1. A 0.400 kg sample of aluminum (c = 9.20 x 102 J/kg°C) at 95.0 °C is dropped into a 0.550 kg pot of water which is at 18.0 °C. What temperature will the mixture come to?

2. How much thermal energy is absorbed by a 0.0220 kg ice cube as it melts? The latent heat of fusion of water is 3.40x 10^5 J/kg.

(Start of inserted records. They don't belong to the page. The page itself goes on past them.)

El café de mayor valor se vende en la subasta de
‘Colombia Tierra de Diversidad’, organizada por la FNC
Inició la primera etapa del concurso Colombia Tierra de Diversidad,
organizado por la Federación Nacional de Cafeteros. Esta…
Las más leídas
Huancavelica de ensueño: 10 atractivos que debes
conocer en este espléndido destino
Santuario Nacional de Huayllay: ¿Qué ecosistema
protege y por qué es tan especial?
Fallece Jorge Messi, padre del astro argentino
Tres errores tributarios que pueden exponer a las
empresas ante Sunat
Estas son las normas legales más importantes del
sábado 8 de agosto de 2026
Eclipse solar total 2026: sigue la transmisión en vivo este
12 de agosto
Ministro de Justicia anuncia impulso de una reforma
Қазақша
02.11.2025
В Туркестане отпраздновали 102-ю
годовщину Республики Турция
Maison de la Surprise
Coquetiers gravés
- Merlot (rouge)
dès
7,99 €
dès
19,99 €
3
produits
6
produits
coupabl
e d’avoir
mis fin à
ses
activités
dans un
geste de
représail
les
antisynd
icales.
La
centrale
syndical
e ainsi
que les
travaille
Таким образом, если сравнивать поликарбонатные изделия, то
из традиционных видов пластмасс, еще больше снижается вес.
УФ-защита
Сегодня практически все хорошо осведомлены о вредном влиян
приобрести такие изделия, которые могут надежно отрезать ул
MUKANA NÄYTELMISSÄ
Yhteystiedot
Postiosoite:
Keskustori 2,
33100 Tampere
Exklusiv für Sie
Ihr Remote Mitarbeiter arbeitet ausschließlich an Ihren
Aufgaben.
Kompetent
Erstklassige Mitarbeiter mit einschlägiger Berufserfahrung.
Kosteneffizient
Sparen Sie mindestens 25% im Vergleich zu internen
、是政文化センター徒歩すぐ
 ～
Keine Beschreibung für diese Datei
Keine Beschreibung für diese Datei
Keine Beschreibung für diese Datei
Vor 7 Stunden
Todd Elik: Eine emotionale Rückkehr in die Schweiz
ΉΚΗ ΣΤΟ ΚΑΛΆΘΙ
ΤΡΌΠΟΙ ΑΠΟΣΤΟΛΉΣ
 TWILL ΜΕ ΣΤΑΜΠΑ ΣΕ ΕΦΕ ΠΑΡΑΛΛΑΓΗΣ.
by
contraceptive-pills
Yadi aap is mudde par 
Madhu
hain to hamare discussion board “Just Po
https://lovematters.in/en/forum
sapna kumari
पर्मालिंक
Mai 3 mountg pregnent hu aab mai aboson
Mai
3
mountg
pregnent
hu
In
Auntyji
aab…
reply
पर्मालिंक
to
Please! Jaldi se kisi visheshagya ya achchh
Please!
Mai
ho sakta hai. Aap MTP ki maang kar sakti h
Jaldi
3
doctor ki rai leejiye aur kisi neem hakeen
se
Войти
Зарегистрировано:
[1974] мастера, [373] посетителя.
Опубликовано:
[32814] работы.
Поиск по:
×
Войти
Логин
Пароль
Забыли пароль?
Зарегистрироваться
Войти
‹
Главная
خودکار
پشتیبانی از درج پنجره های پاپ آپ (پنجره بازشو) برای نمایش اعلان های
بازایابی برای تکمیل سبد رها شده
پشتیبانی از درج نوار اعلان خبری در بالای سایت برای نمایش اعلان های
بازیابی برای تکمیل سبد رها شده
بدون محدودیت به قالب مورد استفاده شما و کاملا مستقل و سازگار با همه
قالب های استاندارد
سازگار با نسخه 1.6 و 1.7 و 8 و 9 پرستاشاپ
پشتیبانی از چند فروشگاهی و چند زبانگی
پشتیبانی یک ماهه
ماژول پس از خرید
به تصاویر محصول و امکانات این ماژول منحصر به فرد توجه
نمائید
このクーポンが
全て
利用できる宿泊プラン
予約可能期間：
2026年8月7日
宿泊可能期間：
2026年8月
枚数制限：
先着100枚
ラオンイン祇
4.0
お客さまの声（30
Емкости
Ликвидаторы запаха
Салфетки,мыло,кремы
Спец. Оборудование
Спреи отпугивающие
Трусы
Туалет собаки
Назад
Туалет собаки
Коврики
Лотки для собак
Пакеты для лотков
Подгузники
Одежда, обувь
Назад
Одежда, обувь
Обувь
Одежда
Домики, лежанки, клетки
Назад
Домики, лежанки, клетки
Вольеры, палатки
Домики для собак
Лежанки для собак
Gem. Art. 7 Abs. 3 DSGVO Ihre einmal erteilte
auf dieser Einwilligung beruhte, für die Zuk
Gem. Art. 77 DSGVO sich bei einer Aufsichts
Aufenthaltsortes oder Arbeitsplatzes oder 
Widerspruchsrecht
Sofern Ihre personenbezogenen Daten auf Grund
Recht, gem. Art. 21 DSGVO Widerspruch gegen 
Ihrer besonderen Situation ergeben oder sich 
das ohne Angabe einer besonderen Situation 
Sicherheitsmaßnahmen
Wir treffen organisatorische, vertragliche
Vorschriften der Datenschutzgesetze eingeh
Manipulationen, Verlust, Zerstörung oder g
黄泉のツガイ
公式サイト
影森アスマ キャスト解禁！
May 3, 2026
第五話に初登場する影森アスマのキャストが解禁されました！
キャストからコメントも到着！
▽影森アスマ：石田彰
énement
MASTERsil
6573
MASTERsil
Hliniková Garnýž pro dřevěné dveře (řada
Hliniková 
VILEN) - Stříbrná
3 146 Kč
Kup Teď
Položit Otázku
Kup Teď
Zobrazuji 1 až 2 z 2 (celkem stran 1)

To solve these problems, we need to apply the concepts of specific heat and latent heat of fusion. Here's how we can find the answers:

1. To solve for the final temperature of the mixture, we can use the principle of heat transfer. The equation is given by:

m1c1(T1 - Tf) + m2c2(T2 - Tf) = 0

Where:
m1 = mass of aluminum
c1 = specific heat of aluminum
T1 = initial temperature of aluminum
Tf = final temperature of the mixture
m2 = mass of water
c2 = specific heat of water
T2 = initial temperature of water

Given data:
m1 = 0.400 kg
c1 = 9.20 x 10^2 J/kg°C
T1 = 95.0 °C
m2 = 0.550 kg
c2 = specific heat of water (we'll assume 4.18 x 10^3 J/kg°C, which is the value for liquid water)
T2 = 18.0 °C

Substituting the given values into the equation, we get:

(0.400 kg)(9.20 x 10^2 J/kg°C)(95.0 °C - Tf) + (0.550 kg)(4.18 x 10^3 J/kg°C)(18.0 °C - Tf) = 0

Now, we can solve for Tf using algebraic calculations:

(0.400 kg)(9.20 x 10^2 J/kg°C)(95.0 °C) + (0.550 kg)(4.18 x 10^3 J/kg°C)(18.0 °C) = (0.400 kg)(9.20 x 10^2 J/kg°C)(Tf) + (0.550 kg)(4.18 x 10^3 J/kg°C)(Tf)

Simplifying further:

35,040 J + 41,166 J = (0.400 kg)(9.20 x 10^2 J/kg°C + 0.550 kg)(4.18 x 10^3 J/kg°C) Tf

76,206 J = (3.68 x 10^3 J/kg°C + 2.299 J/kg°C) Tf

76,206 J = 5.979 x 10^3 J/kg°C Tf

Tf = 76,206 J / 5.979 x 10^3 J/kg°C
Tf ≈ 12.72 °C

Therefore, the final temperature of the mixture is approximately 12.72 °C.

2. To find the thermal energy absorbed by the ice cube as it melts, we need to use the equation:

Q = m ΔH

Where:
Q = thermal energy absorbed
m = mass of the ice cube
ΔH = latent heat of fusion of water

Given data:
m = 0.0220 kg
ΔH = 3.40 x 10^5 J/kg

Substituting the given values into the equation:

Q = (0.0220 kg)(3.40 x 10^5 J/kg)
Q ≈ 7,480 J

Therefore, the thermal energy absorbed by the ice cube as it melts is approximately 7,480 J.